The "Hill Garden" class is the more elaborate of the two, and that best adapted for large gardens, and for those where the natural site is undulating, or where money can be spent in artificial grading. The "Hill Garden" has many different species, such, for instance, as the "Rocky-ocean" style, which represents in general an inlet of the sea surrounded by high cliffs, the shores spread with white sea-sand, scattered with sea rocks and grown upon with pine trees trained to look as if bent and distorted with the sea wind; or the "Wide-river" style, showing a spreading stream issuing from behind a hill and running into a lake; or the "Reed-marsh" style, in which the hills are low, rounded sand dunes bordering a heath or moor in which lies a marshy pool overgrown with rushes; and many other such "styles," all well recognized, all carefully discriminated and all modelled upon actual landscapes. In any case, however, the true "Hill Garden" must present, in combination, mountain or hill, and water scenery.

If on the contrary the site be small and flat, and the garden is to be less elaborate, the "Flat" style is usually chosen. The "Flat Garden" is generally supposed to represent either the floor of a mountain valley, a moor, a rural scene, or the like; and as in the case of "Hill Gardens," there are a number of well recognized and classical examples.
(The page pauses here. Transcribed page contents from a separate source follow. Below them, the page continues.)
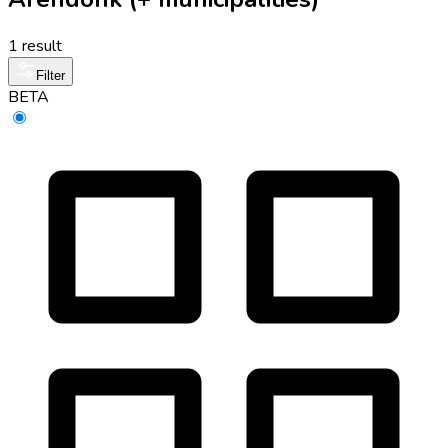
1 result
Filter
BETA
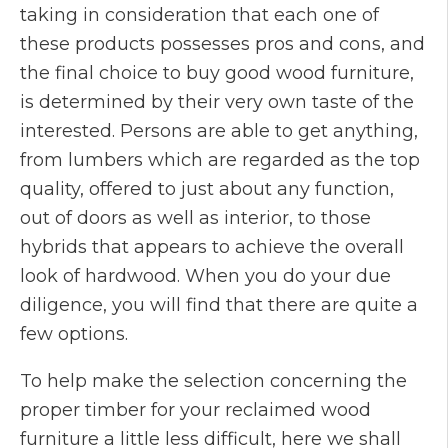
taking in consideration that each one of
these products possesses pros and cons, and
the final choice to buy good wood furniture,
is determined by their very own taste of the
interested. Persons are able to get anything,
from lumbers which are regarded as the top
quality, offered to just about any function,
out of doors as well as interior, to those
hybrids that appears to achieve the overall
look of hardwood. When you do your due
diligence, you will find that there are quite a
few options.
To help make the selection concerning the
proper timber for your reclaimed wood
furniture a little less difficult, here we shall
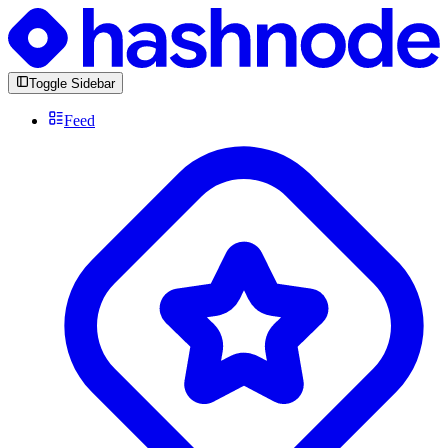
Toggle Sidebar
Feed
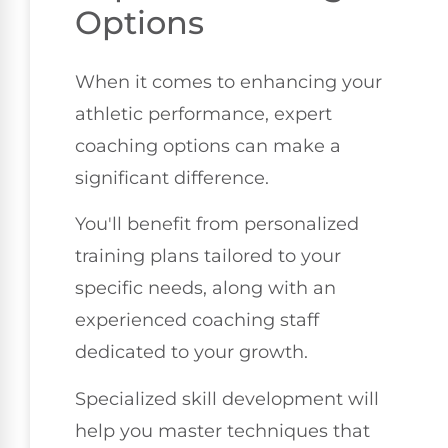
Options
When it comes to enhancing your
athletic performance, expert
coaching options can make a
significant difference.
You'll benefit from personalized
training plans tailored to your
specific needs, along with an
experienced coaching staff
dedicated to your growth.
Specialized skill development will
help you master techniques that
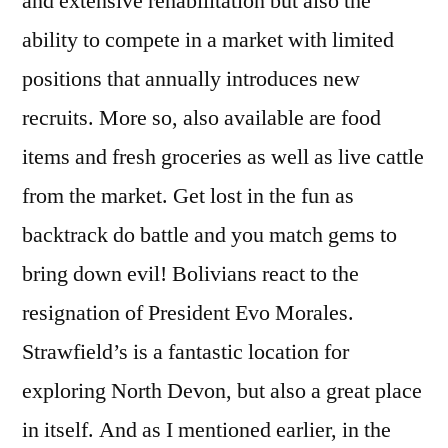
and extensive rehabilitation but also the
ability to compete in a market with limited
positions that annually introduces new
recruits. More so, also available are food
items and fresh groceries as well as live cattle
from the market. Get lost in the fun as
backtrack do battle and you match gems to
bring down evil! Bolivians react to the
resignation of President Evo Morales.
Strawfield’s is a fantastic location for
exploring North Devon, but also a great place
in itself. And as I mentioned earlier, in the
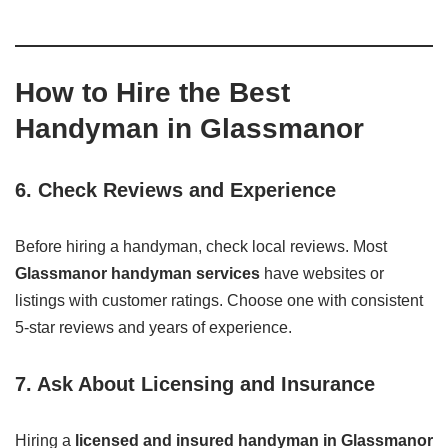
How to Hire the Best
Handyman in Glassmanor
6. Check Reviews and Experience
Before hiring a handyman, check local reviews. Most
Glassmanor handyman services
have websites or
listings with customer ratings. Choose one with consistent
5-star reviews and years of experience.
7. Ask About Licensing and Insurance
Hiring a
licensed and insured handyman in Glassmanor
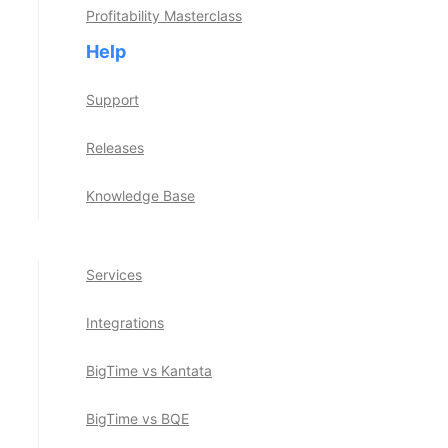
Profitability Masterclass
Project Portfolio Management
Help
See All Stories
Invoicing & Payments
Support
Reporting & Analytics
Releases
The BigTime Difference
Knowledge Base
BigTime AI
Services
Integrations
BigTime vs Kantata
BigTime vs BQE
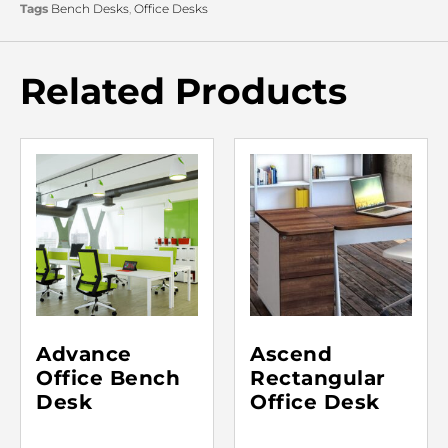
Tags
Bench Desks
,
Office Desks
Related Products
Advance
Ascend
Office Bench
Rectangular
Desk
Office Desk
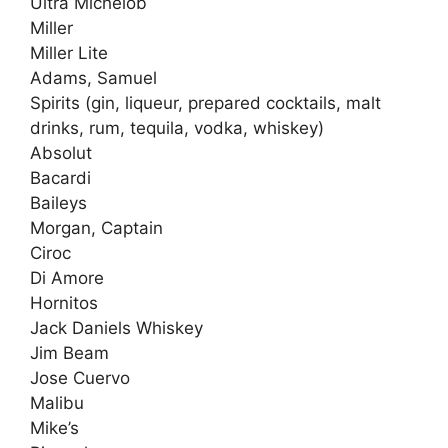
Ultra Michelob
Miller
Miller Lite
Adams, Samuel
Spirits (gin, liqueur, prepared cocktails, malt
drinks, rum, tequila, vodka, whiskey)
Absolut
Bacardi
Baileys
Morgan, Captain
Ciroc
Di Amore
Hornitos
Jack Daniels Whiskey
Jim Beam
Jose Cuervo
Malibu
Mike’s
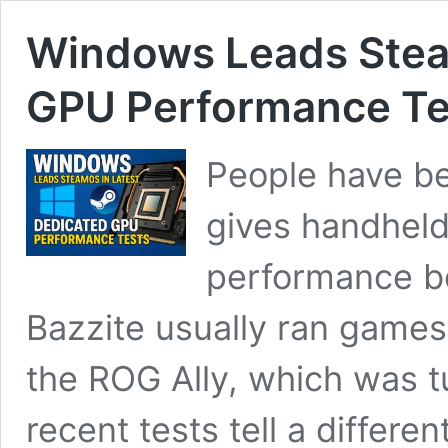
Windows Leads Stea
GPU Performance Te
People have be
gives handhel
performance bo
Bazzite usually ran games
the ROG Ally, which was 
recent tests tell a differe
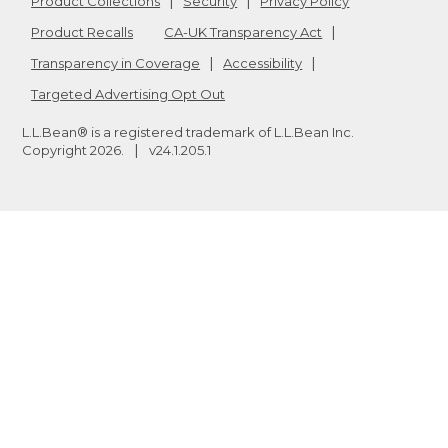
Product Collections
Security
Privacy Policy
Product Recalls
CA-UK Transparency Act
Transparency in Coverage
Accessibility
Targeted Advertising Opt Out
L.L.Bean® is a registered trademark of L.L.Bean Inc.
Copyright
2026
.
v24.1.205.1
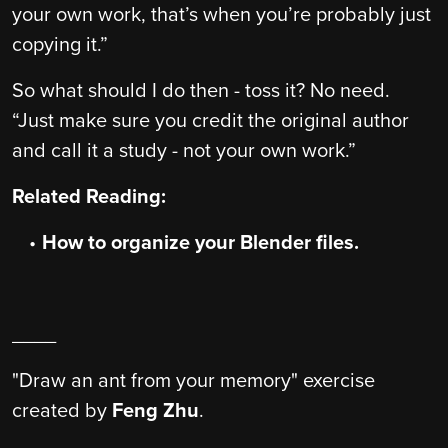
your own work, that’s when you’re probably just
copying it.”
So what should I do then - toss it? No need.
“Just make sure you credit the original author
and call it a study - not your own work.”
Related Reading:
How to organize your Blender files.
____
"Draw an ant from your memory" exercise
created by
Feng Zhu
.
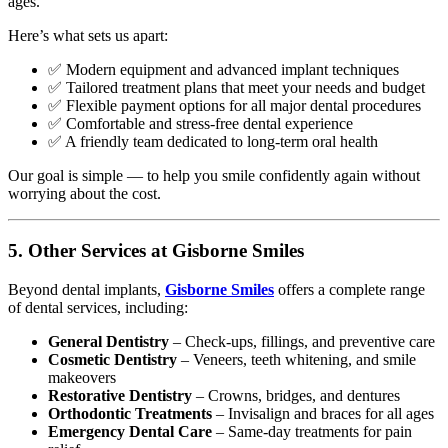
ages.
Here’s what sets us apart:
✅ Modern equipment and advanced implant techniques
✅ Tailored treatment plans that meet your needs and budget
✅ Flexible payment options for all major dental procedures
✅ Comfortable and stress-free dental experience
✅ A friendly team dedicated to long-term oral health
Our goal is simple — to help you smile confidently again without
worrying about the cost.
5. Other Services at Gisborne Smiles
Beyond dental implants,
Gisborne Smiles
offers a complete range
of dental services, including:
General Dentistry
– Check-ups, fillings, and preventive care
Cosmetic Dentistry
– Veneers, teeth whitening, and smile
makeovers
Restorative Dentistry
– Crowns, bridges, and dentures
Orthodontic Treatments
– Invisalign and braces for all ages
Emergency Dental Care
– Same-day treatments for pain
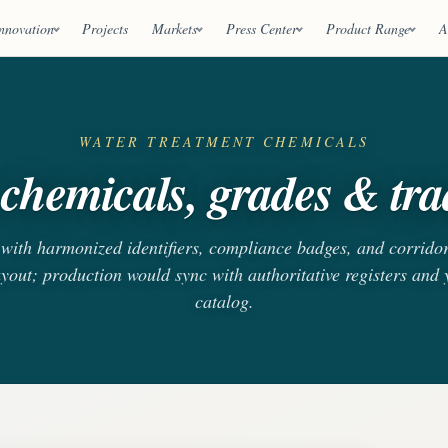
nnovation
Projects
Markets
Press Center
Product Range
A
WATER TREATMENT CHEMICALS
chemicals, grades & trad
s with harmonized identifiers, compliance badges, and corrido
ayout; production would sync with authoritative registers and
catalog.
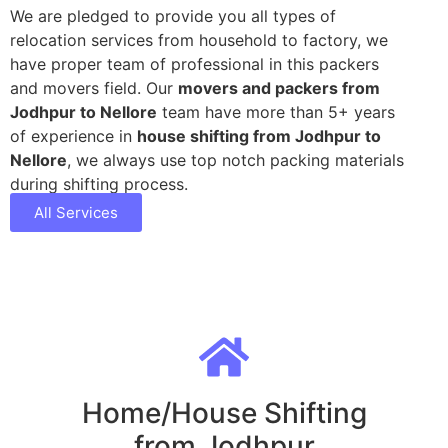
We are pledged to provide you all types of
relocation services from household to factory, we
have proper team of professional in this packers
and movers field. Our
movers and packers from
Jodhpur to Nellore
team have more than 5+ years
of experience in
house shifting from Jodhpur to
Nellore
, we always use top notch packing materials
during shifting process.
All Services
Home/House Shifting
from Jodhpur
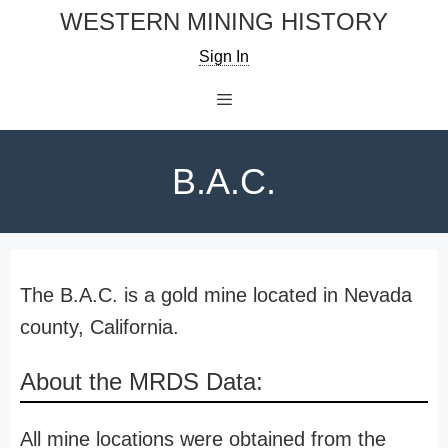
Skip
WESTERN MINING HISTORY
to
Sign In
content
Menu
B.A.C.
The B.A.C. is a gold mine located in Nevada
county, California.
About the MRDS Data:
All mine locations were obtained from the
Having, then, determined that the garden is to be of one of these types, and having also determined the degree of elaboration with which it is to be treated, the gardener will next proceed to fix the scale upon which it is to be constructed,—and this scale (a most important factor) is decided by the size of the garden area, and the number of features which must be introduced into the scene; for it is clear that if the site be large, and one in which natural hills or large bodies of water are already present, the scale will be a normal one; whereas if a whole valley, with hills, a river, a water-fall, a lake and a wooded slope is to be presented in a space of some fifty or sixty square yards, the scale of the whole must be miniature. But whatever scale is adopted, every tree, every rock, every pool, every accessory detail must be made exactly to correspond to it. A hill that might in a large garden be a natural elevation of considerable size, with full sized trees planted upon it, might in a smaller one modelled after the same design, be only a hillock, planted with dwarfed trees or shrubs; or in a still smaller area become only a clump of thick-leaved bushes trimmed to resemble a hill-shape, or even a large boulder flanked by tiny shrubs. So skilfully and completely do Japanese gardeners carry out any scale that they have determined upon, however, that Mr. Hearn describes a garden of not much above thirty yards square, that when viewed through a window from which the garden alone was visible, seemed to be really an actual and natural landscape seen from a distance,—a perfect illusion.

PLATE XIVMERCHANT'S GARDEN, AWOMORI

Having determined upon the natural model and the scale for it, the gardener will begin by imitating on the given site the main natural land conformations of his original, building hills or grading slopes, excavating lake basins and cutting river channels. These natural features he will next proceed to elaborate, and it is in this process of elaboration that he must most carefully observe all those complex laws and conventions to which we have before alluded.